DESCRIPTION OF THE TASK
Could you copy out every one of the records below, character for character, with nothing added or changed?

# # # # # # #

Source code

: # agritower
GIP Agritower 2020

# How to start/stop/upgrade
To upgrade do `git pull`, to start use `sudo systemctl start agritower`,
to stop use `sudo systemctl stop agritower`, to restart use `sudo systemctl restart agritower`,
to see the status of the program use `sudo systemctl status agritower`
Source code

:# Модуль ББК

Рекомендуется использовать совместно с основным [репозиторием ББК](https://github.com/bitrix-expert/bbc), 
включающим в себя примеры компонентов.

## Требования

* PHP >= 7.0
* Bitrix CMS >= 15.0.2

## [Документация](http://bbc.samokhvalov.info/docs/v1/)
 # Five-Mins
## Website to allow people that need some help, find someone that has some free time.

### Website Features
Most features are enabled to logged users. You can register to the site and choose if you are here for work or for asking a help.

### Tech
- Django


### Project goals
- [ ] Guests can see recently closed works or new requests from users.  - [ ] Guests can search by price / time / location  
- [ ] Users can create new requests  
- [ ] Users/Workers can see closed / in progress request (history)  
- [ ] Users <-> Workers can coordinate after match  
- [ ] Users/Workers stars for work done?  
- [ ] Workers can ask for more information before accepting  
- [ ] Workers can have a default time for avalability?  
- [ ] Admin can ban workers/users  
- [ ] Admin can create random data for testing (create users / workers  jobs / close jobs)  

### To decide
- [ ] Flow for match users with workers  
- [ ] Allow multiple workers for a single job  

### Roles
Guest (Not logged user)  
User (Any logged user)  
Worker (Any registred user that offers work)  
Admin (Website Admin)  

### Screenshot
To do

# # # # # # #

ANSWER TO THIS EXERCISE
Source code

: # agritower
GIP Agritower 2020

# How to start/stop/upgrade
To upgrade do `git pull`, to start use `sudo systemctl start agritower`,
to stop use `sudo systemctl stop agritower`, to restart use `sudo systemctl restart agritower`,
to see the status of the program use `sudo systemctl status agritower`
Source code

:# Модуль ББК

Рекомендуется использовать совместно с основным [репозиторием ББК](https://github.com/bitrix-expert/bbc), 
включающим в себя примеры компонентов.

## Требования

* PHP >= 7.0
* Bitrix CMS >= 15.0.2

## [Документация](http://bbc.samokhvalov.info/docs/v1/)
 # Five-Mins
## Website to allow people that need some help, find someone that has some free time.

### Website Features
Most features are enabled to logged users. You can register to the site and choose if you are here for work or for asking a help.

### Tech
- Django


### Project goals
- [ ] Guests can see recently closed works or new requests from users.  - [ ] Guests can search by price / time / location  
- [ ] Users can create new requests  
- [ ] Users/Workers can see closed / in progress request (history)  
- [ ] Users <-> Workers can coordinate after match  
- [ ] Users/Workers stars for work done?  
- [ ] Workers can ask for more information before accepting  
- [ ] Workers can have a default time for avalability?  
- [ ] Admin can ban workers/users  
- [ ] Admin can create random data for testing (create users / workers  jobs / close jobs)  

### To decide
- [ ] Flow for match users with workers  
- [ ] Allow multiple workers for a single job  

### Roles
Guest (Not logged user)  
User (Any logged user)  
Worker (Any registred user that offers work)  
Admin (Website Admin)  

### Screenshot
To do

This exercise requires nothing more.